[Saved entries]
----------------------------------------

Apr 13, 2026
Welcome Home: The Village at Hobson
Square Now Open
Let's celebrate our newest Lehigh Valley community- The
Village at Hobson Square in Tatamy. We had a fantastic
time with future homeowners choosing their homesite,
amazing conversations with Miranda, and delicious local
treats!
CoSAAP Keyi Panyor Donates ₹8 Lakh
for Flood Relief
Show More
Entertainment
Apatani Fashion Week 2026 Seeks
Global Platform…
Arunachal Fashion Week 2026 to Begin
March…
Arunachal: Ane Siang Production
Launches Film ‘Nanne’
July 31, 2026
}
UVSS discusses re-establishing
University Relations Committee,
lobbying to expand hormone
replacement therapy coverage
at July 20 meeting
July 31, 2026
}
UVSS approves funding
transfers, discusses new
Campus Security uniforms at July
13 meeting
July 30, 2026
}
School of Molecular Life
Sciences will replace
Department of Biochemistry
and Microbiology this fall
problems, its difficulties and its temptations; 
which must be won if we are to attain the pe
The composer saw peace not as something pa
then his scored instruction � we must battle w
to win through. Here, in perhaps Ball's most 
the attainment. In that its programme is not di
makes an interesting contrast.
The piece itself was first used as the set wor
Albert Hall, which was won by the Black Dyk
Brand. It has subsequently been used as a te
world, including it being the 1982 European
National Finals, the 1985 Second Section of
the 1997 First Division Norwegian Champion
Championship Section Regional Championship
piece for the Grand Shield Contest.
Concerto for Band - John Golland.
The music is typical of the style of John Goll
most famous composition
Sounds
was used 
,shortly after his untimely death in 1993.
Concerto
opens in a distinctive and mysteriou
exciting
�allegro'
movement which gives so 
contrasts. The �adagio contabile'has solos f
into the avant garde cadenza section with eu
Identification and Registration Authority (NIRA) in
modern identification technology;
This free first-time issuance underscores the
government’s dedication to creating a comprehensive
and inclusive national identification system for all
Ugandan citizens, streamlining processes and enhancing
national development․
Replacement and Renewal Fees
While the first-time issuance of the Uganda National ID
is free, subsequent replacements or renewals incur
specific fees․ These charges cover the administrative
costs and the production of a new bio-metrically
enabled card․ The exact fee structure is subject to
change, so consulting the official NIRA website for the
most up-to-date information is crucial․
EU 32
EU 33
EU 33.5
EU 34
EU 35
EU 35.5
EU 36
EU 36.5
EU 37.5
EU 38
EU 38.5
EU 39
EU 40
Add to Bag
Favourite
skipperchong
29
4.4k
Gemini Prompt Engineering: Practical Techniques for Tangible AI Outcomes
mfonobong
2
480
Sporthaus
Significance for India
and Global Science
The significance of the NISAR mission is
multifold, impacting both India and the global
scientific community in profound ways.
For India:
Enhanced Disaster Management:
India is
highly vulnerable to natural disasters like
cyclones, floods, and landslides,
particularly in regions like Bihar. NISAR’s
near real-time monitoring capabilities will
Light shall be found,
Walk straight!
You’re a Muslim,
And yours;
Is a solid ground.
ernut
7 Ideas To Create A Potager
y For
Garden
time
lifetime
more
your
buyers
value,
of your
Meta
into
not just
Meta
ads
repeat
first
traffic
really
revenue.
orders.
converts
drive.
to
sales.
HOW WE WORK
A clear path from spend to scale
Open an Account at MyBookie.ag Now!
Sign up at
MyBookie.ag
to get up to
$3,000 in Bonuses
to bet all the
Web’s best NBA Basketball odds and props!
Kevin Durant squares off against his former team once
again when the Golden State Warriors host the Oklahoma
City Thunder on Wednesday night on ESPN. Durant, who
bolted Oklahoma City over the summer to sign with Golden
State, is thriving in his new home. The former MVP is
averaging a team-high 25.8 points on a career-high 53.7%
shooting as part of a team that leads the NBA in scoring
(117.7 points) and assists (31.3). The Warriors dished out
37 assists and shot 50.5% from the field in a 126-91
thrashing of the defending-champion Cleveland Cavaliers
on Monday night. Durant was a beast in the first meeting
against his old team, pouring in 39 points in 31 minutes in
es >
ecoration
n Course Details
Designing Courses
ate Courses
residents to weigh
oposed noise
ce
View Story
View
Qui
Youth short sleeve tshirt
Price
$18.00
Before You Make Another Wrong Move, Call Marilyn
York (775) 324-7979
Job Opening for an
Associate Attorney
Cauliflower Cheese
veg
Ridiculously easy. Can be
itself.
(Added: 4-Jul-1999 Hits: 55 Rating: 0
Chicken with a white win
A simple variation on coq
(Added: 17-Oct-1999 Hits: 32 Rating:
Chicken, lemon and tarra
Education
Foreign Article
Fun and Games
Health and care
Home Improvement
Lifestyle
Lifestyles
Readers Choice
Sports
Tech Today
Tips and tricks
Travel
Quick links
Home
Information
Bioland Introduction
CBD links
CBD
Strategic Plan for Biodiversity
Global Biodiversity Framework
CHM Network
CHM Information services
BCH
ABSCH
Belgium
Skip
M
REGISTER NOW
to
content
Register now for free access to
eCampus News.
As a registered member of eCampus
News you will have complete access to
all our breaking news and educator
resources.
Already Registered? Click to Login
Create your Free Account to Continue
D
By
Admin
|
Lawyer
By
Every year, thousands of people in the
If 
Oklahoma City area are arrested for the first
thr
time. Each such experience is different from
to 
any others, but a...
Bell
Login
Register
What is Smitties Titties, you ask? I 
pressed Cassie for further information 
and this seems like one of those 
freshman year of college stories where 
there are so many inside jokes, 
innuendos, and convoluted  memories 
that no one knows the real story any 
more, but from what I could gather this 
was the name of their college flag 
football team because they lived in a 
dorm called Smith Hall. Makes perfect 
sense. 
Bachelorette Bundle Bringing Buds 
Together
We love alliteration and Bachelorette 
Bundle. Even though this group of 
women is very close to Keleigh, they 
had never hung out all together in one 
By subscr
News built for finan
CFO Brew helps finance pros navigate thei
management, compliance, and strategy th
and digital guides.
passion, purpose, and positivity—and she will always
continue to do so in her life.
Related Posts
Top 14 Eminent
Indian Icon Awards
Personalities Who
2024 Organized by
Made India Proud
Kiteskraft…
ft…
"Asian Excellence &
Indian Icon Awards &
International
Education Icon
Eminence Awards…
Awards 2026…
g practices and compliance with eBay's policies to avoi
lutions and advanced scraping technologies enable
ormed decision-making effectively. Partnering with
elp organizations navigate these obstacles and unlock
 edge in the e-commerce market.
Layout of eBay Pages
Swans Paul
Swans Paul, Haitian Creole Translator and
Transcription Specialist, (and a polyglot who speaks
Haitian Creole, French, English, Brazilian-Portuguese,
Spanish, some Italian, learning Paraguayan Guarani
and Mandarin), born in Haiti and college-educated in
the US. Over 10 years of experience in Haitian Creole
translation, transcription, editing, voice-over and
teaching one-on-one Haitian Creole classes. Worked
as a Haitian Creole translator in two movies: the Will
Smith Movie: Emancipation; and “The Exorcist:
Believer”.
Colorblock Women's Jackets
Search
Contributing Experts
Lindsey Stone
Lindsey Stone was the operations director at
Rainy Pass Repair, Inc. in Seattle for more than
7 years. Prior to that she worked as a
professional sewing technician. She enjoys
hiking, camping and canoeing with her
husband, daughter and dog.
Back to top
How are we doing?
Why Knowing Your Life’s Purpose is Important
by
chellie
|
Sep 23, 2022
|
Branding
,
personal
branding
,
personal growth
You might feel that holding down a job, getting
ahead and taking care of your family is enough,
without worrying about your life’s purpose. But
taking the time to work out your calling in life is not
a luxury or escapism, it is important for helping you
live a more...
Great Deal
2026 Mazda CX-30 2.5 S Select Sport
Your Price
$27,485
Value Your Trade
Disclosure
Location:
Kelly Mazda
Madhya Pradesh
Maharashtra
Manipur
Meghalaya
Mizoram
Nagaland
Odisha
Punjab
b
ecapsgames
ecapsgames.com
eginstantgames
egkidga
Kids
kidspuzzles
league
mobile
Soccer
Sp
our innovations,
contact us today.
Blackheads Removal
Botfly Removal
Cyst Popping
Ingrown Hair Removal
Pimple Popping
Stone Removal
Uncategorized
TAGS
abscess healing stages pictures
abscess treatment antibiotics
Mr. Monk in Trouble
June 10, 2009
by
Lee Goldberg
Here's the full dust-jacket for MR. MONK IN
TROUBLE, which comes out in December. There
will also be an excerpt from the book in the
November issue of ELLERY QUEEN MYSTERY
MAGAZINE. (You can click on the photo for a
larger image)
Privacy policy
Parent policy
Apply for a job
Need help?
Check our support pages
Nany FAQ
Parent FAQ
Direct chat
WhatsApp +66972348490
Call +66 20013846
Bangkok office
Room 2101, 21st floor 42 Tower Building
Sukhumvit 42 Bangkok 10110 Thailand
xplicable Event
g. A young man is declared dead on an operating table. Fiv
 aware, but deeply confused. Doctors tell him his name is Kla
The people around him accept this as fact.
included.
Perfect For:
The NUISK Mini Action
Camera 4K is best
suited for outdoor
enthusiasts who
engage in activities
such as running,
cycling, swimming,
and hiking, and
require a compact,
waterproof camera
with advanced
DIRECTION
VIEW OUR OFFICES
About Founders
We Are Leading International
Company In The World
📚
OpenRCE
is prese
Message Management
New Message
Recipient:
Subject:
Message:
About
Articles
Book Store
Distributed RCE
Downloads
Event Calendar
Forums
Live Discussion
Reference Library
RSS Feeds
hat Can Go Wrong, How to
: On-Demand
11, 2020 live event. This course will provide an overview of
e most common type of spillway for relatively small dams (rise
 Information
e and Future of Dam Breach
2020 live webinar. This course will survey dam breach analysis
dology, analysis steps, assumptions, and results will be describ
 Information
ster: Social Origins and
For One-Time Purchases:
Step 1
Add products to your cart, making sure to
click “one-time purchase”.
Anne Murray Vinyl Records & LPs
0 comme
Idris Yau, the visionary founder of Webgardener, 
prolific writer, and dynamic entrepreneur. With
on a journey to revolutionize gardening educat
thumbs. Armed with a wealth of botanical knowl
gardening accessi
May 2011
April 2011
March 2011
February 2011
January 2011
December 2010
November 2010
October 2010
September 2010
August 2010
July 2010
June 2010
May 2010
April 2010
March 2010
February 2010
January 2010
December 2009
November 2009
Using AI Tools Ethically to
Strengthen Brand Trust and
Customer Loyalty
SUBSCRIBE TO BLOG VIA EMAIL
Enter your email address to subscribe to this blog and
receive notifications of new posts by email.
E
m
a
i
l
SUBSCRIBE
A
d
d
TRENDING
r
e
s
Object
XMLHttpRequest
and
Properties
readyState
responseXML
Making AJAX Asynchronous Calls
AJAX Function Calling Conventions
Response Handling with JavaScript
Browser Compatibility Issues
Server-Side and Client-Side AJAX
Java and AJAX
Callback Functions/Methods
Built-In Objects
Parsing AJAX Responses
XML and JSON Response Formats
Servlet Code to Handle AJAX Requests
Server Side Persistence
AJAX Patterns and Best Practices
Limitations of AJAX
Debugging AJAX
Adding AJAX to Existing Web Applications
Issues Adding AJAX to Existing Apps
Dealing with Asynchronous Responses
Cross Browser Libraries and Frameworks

----------------------------------------

- What you are asked to do
Copy the listing from its first line through the line with "Entertainment", swapping "Show More" for "View All" and changing nothing else.

- Written reply
Apr 13, 2026
Welcome Home: The Village at Hobson
Square Now Open
Let's celebrate our newest Lehigh Valley community- The
Village at Hobson Square in Tatamy. We had a fantastic
time with future homeowners choosing their homesite,
amazing conversations with Miranda, and delicious local
treats!
CoSAAP Keyi Panyor Donates ₹8 Lakh
for Flood Relief
View All
Entertainment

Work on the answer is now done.